Êtes-vous sûr que c’est de l’innovation ?

Aujourd’hui, il semble que « l’innovation » soit partout. Présente certes dans le monde de la technologie, mais aussi dans le domaine des mots : l’innovation est évoquée dans la littérature scientifique et technique, dans les sciences sociales comme l’histoire, la sociologie, la gestion et l’économie, dans les sciences humaines, dans les arts, même quand planifier un week-end à la plage, il est possible d’entendre quelqu’un qui est imprudemment prêt à « innover ». Pour cette raison, l’innovation est aussi une idée centrale dans l’imaginaire populaire, dans les médias, dans les politiques publiques et fait partie du vocabulaire de chacun. Bref, l’innovation est devenue l’emblème de la société moderne, une panacée pour résoudre de nombreux problèmes et un phénomène à étudier.

Nowotny, célèbre chercheur, définit notre époque comme « une fascination et une recherche perpétuelle d’innovation ».

Je voudrais guider le lecteur à travers l’histoire intéressante de la façon dont nous en sommes venus à inventer ce terme comme une panacée pour l’évolution d’une société malgré le fait qu’il peuple notre vocabulaire depuis seulement quelques décennies. Plusieurs fois, ce mot a détourné nos bonnes intentions d’améliorer un produit ou un processus, voire de planifier une journée à la plage.

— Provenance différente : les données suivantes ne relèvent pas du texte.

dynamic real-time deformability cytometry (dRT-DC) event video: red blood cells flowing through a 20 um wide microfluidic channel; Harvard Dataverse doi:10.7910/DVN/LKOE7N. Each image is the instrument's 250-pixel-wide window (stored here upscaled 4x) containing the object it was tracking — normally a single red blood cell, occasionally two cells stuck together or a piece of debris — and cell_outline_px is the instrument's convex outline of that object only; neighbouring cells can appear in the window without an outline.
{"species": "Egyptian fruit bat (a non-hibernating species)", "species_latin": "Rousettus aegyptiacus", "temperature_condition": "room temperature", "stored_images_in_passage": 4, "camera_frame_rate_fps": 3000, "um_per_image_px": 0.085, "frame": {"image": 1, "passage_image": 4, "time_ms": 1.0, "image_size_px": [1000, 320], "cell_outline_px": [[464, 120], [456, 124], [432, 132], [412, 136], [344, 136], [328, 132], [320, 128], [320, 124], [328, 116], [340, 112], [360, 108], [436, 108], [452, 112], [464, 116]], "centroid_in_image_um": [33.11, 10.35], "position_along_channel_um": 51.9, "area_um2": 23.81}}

L’extension de cette réflexion m’empêche de m’étendre dans des explications historiques. Qu’il suffise de dire, pour l’instant, que la «novation» est un terme qui est apparu pour la première fois en droit au XIIIe siècle. Il s’agissait de renouveler une obligation en échangeant un contrat contre un nouveau débiteur. Le terme était rarement utilisé dans les différents arts et sciences avant le XXe siècle. Créer et inventer étaient les mots préférés pour désigner la puissance productive et les capacités créatrices de l’homme.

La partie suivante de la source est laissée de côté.